Authors
Mélissa Muzeau, Andrew Flood, Jocelyn Mara, Nicholas Tam, Walter Staiano, Ben Rattray
Published in
Frontiers in sports and active living. Volume 8. Pages 1805336. Epub Jul 01, 2026.
Abstract
Motivation is critical for sustaining effort during prolonged exercise, yet the mechanisms underlying in-task fluctuations remain unclear. Affective responses may contribute to these fluctuations given their links with exercise intensity and motivation. This exploratory study investigated the relationship between physiological workload relative to speed and motivation, and the mediating role of affective responses.
Fourteen trained male trail-runners completed two 90 min runs on a 2 km loop while maintaining an RPE of 14 on Borg's 6-20 scale. Heart rate and running speed were continuously recorded, and RPE, affective responses (valence and arousal), and motivation were assessed each lap. Physiological workload was indexed via the HR:Speed ratio. Bayesian mediation models quantified direct and indirect effects of physiological workload on motivation through valence and arousal.
A 1-unit increase in HR:Speed from the mean was associated with a 0.19-unit decrease in motivation. Higher physiological load was associated with 3.2 greater odds of lower valence, while evidence for changes in arousal was weaker. Higher valence and arousal tended to be associated with greater motivation. Mediation analysis suggested that 32% of the association between HR:Speed and motivation operated through affective responses with valence contributing most of the indirect effect.

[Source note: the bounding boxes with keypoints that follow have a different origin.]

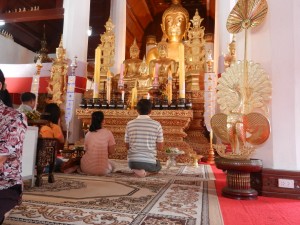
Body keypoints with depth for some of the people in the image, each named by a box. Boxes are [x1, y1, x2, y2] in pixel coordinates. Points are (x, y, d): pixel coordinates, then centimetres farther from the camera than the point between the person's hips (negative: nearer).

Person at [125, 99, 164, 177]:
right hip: (149, 162, -3)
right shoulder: (156, 124, -6)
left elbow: (127, 146, 6)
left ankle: (136, 169, 7)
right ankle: (146, 171, 1)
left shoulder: (130, 124, 0)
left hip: (132, 161, 4)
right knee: (158, 166, 31)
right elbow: (160, 147, -1)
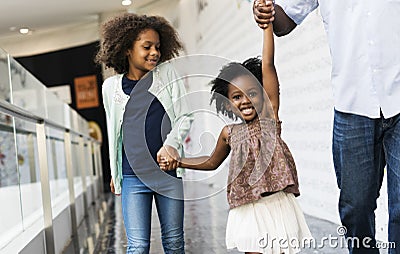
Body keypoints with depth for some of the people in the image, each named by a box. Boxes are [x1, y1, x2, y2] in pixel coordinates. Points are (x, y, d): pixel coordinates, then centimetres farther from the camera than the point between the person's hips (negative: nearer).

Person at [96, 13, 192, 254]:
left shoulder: (167, 73, 4)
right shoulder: (111, 86, 5)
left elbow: (185, 116, 1)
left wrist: (171, 144, -18)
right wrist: (115, 172, 20)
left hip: (169, 172, 1)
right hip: (133, 177, 0)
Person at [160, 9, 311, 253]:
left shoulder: (270, 116, -2)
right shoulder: (229, 133, 7)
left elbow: (267, 66, -9)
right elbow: (212, 162, 26)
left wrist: (267, 24, -13)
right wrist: (176, 161, 20)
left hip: (278, 204, -2)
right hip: (248, 209, 2)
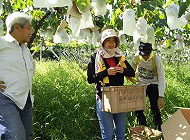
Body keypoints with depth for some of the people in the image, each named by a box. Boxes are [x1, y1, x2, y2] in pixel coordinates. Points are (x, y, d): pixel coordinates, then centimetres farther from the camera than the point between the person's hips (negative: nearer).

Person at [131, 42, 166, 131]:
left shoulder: (156, 60, -19)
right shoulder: (136, 58, -11)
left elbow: (161, 78, -21)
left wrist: (161, 97, -27)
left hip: (153, 85, -3)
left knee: (155, 109, -13)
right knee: (138, 110, -2)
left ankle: (159, 131, 2)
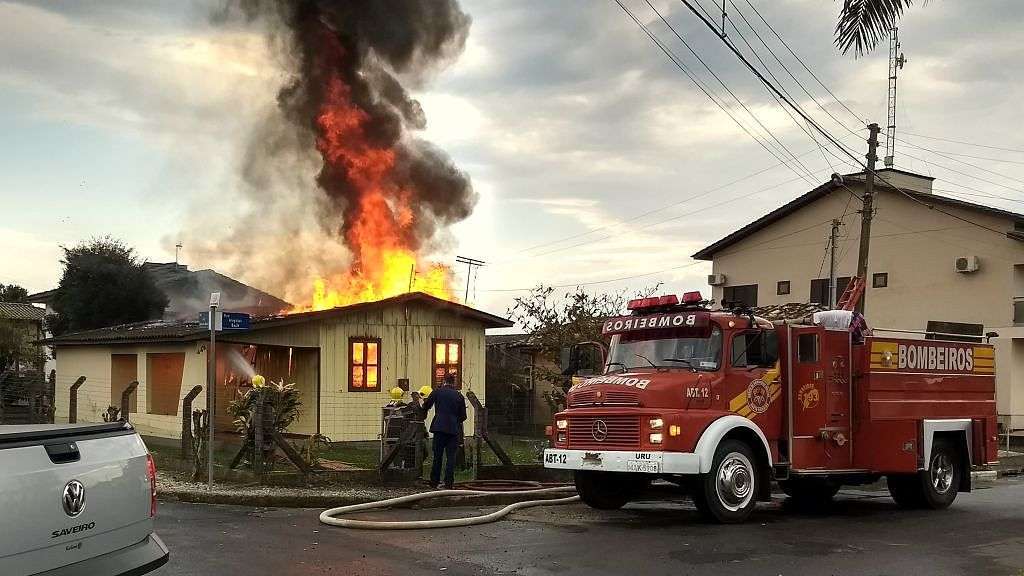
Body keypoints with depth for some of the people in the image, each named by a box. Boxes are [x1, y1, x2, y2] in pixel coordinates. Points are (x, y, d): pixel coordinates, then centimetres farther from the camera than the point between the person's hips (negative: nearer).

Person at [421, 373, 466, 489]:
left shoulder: (437, 392, 1)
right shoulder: (459, 396, 5)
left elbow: (426, 406, 7)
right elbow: (463, 416, 8)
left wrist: (424, 412, 29)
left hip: (439, 427, 0)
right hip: (454, 429, 0)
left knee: (437, 456, 7)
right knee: (451, 456, 3)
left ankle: (434, 482, 11)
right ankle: (449, 483, -1)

This indirect pathway appeared workload-dependant, with higher valence associated with greater motivation at lower intensity, but lower valence associated with reduced motivation at higher intensity.
These finding provide preliminary evidence for a potential role of affective valence in motivational regulation during prolonged run. Further research is needed to clarify the robustness of these relationships and to determine whether intervention targeting affective responses may influence performance.
PMID:
42460260
Bibliographic data and abstract were imported from PubMed on 16 Jul 2026.